Infrastructure Data Normalization¶
Raw data from external partners (like KMZs from telecom providers) often arrives in proprietary formats. GigaSpatial provides dedicated schemas and processors to normalize this data into a standardized infrastructure database.
The "Why": Schemas and Processors¶
- Schemas (e.g.,
TransmissionNodeTable): Define the "Structure" of how infrastructure data should look, ensuring that fields likenode_typeandtransmission_mediumare consistent across different sources. - Processors (e.g.,
EntityProcessor): Handle the "Action" of cleaning and deduplicating raw dataframes to match the schema requirements.
The Workflow¶
1. Reading Raw Datasets¶
GigaSpatial provides read_dataset as a unified entry point for KMZ, GPKG, Parquet, and Shapefiles.
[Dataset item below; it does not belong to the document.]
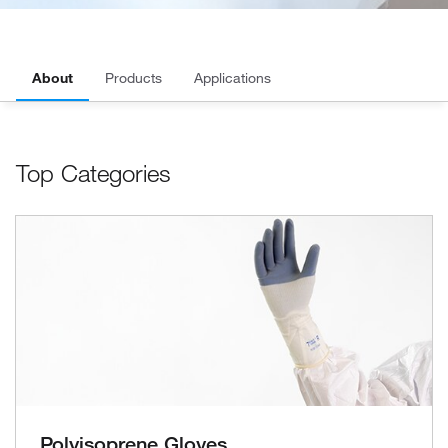
About
Products
Applications
Top Categories
Polyisoprene Gloves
from gigaspatial.core.io import read_dataset
# Load a raw KMZ or GPKG file from partner data
raw_df = read_dataset("/path/to/partner_data/kenya_fiber.kmz")
2. Normalizing to a Schema¶
Once loaded, we wrap the dataframe in a Schema class to enforce consistency and apply default values.
from gigaspatial.core.schemas.transmission_node import TransmissionNodeTable
# Initialize the table schema with our raw data
# This allows the library to map non-standard column names to our core schema
node_table = TransmissionNodeTable(raw_df)
3. Cleaning and Deduplication¶
We use the EntityProcessor to perform high-level cleaning operations like geometry validation and row-level deduplication.
from gigaspatial.core.schemas.entity import EntityProcessor
# Initialize the processor for our node table
processor = EntityProcessor(node_table.df)
# Execute standard cleaning pipeline
# This removes duplicates based on coordinates and name
cleaned_df = processor.process(drop_duplicates=True)
Rationale for this Combination¶
By separating the Reading (DataStore/IO), Normalization (Schemas), and Processing (EntityProcessor), GigaSpatial allows for repeatable data cleaning pipelines.
For example, when processing ken-joints-manholes-handholes.gpkg seen in our production notebooks, this workflow allows the library to: 1. Normalize partner-specific names (like Joint 5 - KITUI) into a standard TransmissionNode. 2. Automatically extract longitude/latitude from nested KMZ geometries. 3. Identify "logical" nodes (exchanges) that serves as primary connectivity hubs.
This "Giga-ready" standardized data can then be passed into the PoiViewGenerator for catchment analysis.